» YOUR OBJECTIVE
Can you copy the lines from the one that contains "from google" through the end of the material below, exactly and with nothing else?

» DATA RECORDS
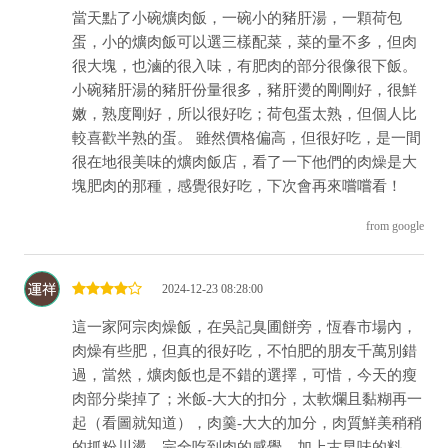
當天點了小碗爌肉飯，一碗小的豬肝湯，一顆荷包
蛋，小的爌肉飯可以選三樣配菜，菜的量不多，但肉
很大塊，也滷的很入味，有肥肉的部分很像很下飯。
小碗豬肝湯的豬肝份量很多，豬肝燙的剛剛好，很鮮
嫩，熟度剛好，所以很好吃；荷包蛋太熟，但個人比
較喜歡半熟的蛋。 雖然價格偏高，但很好吃，是一間
很在地很美味的爌肉飯店，看了一下他們的肉燥是大
塊肥肉的那種，感覺很好吃，下次會再來嚐嚐看！
from google
2024-12-23 08:28:00
這一家阿宗肉燥飯，在吳記臭圃餅旁，恆春市場內，
肉燥有些肥，但真的很好吃，不怕肥的朋友千萬別錯
過，當然，爌肉飯也是不錯的選擇，可惜，今天的瘦
肉部分柴掉了；米飯-大大的扣分，太軟爛且黏糊再一
起（看圖就知道），肉羹-大大的加分，肉質鮮美稍稍
的抓粉川燙，完全吃到肉的感覺，加上古早味的料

» ANSWER FOR THIS EXERCISE
from google
2024-12-23 08:28:00
這一家阿宗肉燥飯，在吳記臭圃餅旁，恆春市場內，
肉燥有些肥，但真的很好吃，不怕肥的朋友千萬別錯
過，當然，爌肉飯也是不錯的選擇，可惜，今天的瘦
肉部分柴掉了；米飯-大大的扣分，太軟爛且黏糊再一
起（看圖就知道），肉羹-大大的加分，肉質鮮美稍稍
的抓粉川燙，完全吃到肉的感覺，加上古早味的料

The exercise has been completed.